Türkiye’de muhalefet partileri ve sağlık meslek örgütleri, Sağlık Bakanı'nın açıkladığı bilgileri yetersiz buluyor ve hükümetten salgınla ilgili olarak daha fazla şeffaflık talep ediyor.
“Gerçekler güçlendirir. Gerçekler cesaret kırıcı olsalar bile, gerçeği bilmemek daha kötüdür. Sadece seçilmiş gerçekleri değil, bütün gerçekleri New Yorklulara vermeye devam edeceğime söz veriyorum.” New York valisinin ülkedeki durumu bütün çıplaklığıyla anlatması ülkeyi üç beş bin solunum cihazına, hastane yatağına muhtaçmış gibi göstermesi Amerikalı cumhuriyetçilerin pek hoşuna gitmiyor.

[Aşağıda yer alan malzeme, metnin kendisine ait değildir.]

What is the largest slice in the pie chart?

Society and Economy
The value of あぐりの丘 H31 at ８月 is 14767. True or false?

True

Sağlık Bakanı Fahrettin Koca'nın koronavirüsle ilgili açıkladığı verilerin gerçeği yansıtmadığını ileri süren CHP'li Veli Ağbaba, "Bakan tüm Türkiye için ölü sayısını 16 olarak açıklamıştı, ama sadece İstanbul'da e-devlet üzerinden bakıldığında 20 ölü görünüyor" demişti. Ağbaba bu açıklamasından kısa bir süre sonra, Bakan Koca'nın kendisini aradığını ve e-devlette görünen ölümlerin, resmi açıklama yapıldıktan sonra yaşanan ölümler olabileceğini söylediğini duyurdu.

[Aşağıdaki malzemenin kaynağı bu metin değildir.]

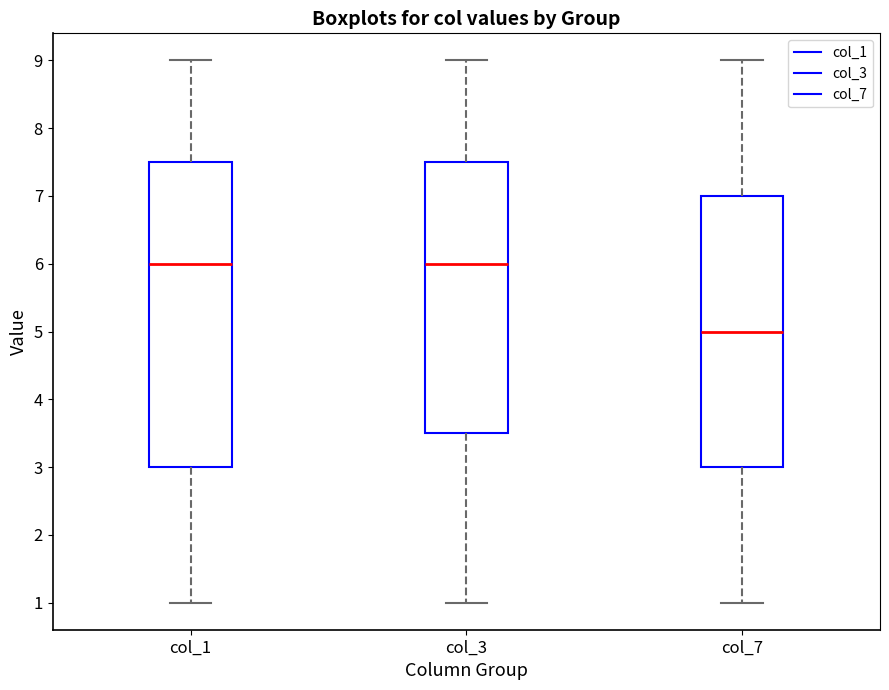

Comparing the boxes themselves (not the whiskers), which one is the tallest?

col_1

Koronavirüs ile ilgili kritik açıklamalar yapan İBB Başkanı İmamoğlu "Tehlikenin yüzde 60'ı İstanbul'da. Kent nüfusunun yüzde 15'i dışarı çıksa, 2.5 milyon kişi eder. Hava biraz iyileşince insanlar bir şekilde dışarıya çıkıyor" diye konuştu. Sokağa çıkma yasağı ile ilgili çağrısını bir kez daha yineleyen İmamoğlu "Türkiye için olmasa bile İstanbul için sokağa çıkma yasağı ilan edilmeli" dedi.

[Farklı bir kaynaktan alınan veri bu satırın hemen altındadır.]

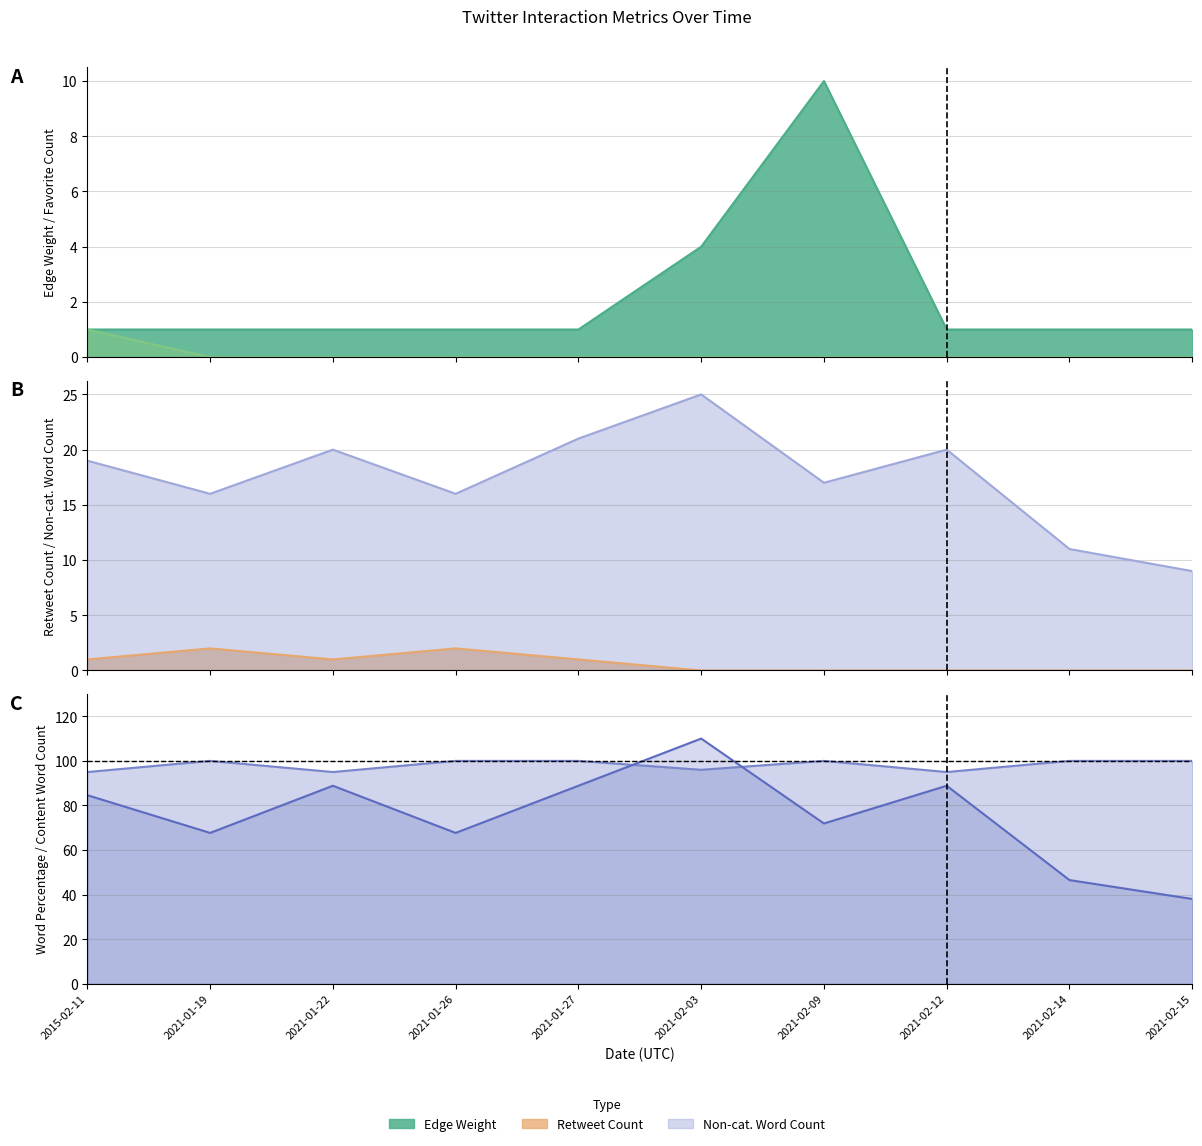

What is the maximum value shown in the chart?

110.0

İktidar, "Sokağa çıkma yasağı hususunda (da) Bilim Kurulu'nun tavsiyesi doğrultusunda hareket ediyoruz" demeye getiriyor. Ne var ki, Cumartesi (28 Mart) gecesi Habertürk'teki bir tanıklık, bunun doğru olmadığını gösterdi. Programa katılan bir Bilim Kurulu üyesi, kararlarının sokağa çıkma yasağı yönünde olduğunu söyledi. Böylece tescil edilmiş oldu ki, tam izolasyonun gerçekleşmemesinden doğacak sorumluluk tümüyle iktidara aittir.